TASK PROMPT » In the listing, change every "Household" to "Domestic" in everything from the line containing "Home Backup Generator Price" down to the end of the listing. Reproduce those lines with all else unchanged, omitting the pictures.

===== RECORDS SUPPLIED =====

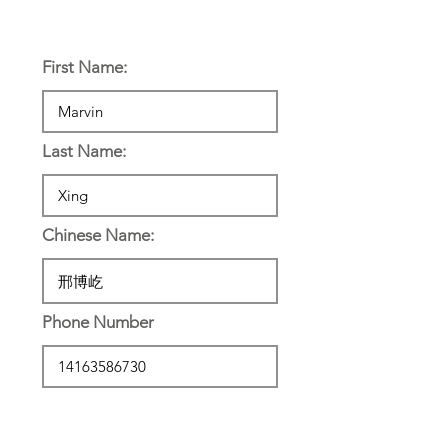
Personal Information:
First Name:
Last Name:
Chinese Name:
Phone Number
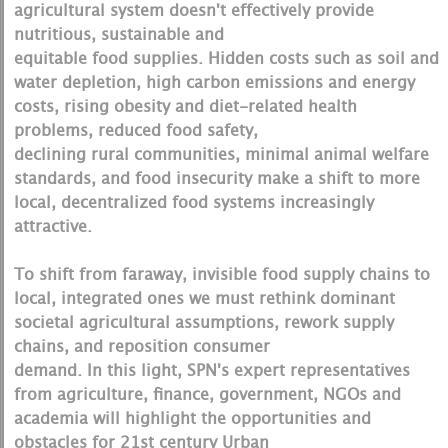
agricultural system doesn't effectively provide
nutritious, sustainable and
equitable food supplies. Hidden costs such as soil and
water depletion, high carbon emissions and energy
costs, rising obesity and diet-related health
problems, reduced food safety,
declining rural communities, minimal animal welfare
standards, and food insecurity make a shift to more
local, decentralized food systems increasingly
attractive.
To shift from faraway, invisible food supply chains to
local, integrated ones we must rethink dominant
societal agricultural assumptions, rework supply
chains, and reposition consumer
demand. In this light, SPN's expert representatives
from agriculture, finance, government, NGOs and
academia will highlight the opportunities and
obstacles for 21st century Urban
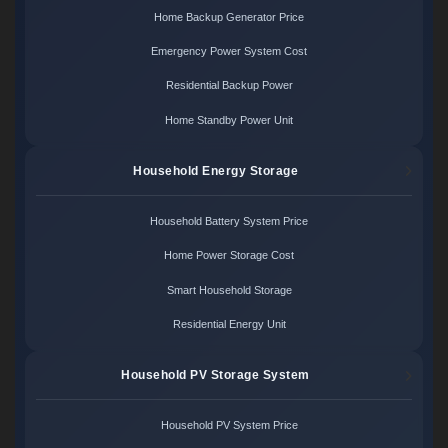
Home Backup Generator Price
Emergency Power System Cost
Residential Backup Power
Home Standby Power Unit
Household Energy Storage
Household Battery System Price
Home Power Storage Cost
Smart Household Storage
Residential Energy Unit
Household PV Storage System
Household PV System Price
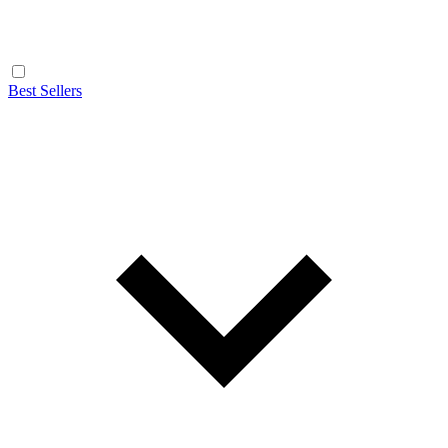
Best Sellers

=====

EXERCISE ANSWER »
Home Backup Generator Price
Emergency Power System Cost
Residential Backup Power
Home Standby Power Unit
Domestic Energy Storage
Domestic Battery System Price
Home Power Storage Cost
Smart Domestic Storage
Residential Energy Unit
Domestic PV Storage System
Domestic PV System Price
Best Sellers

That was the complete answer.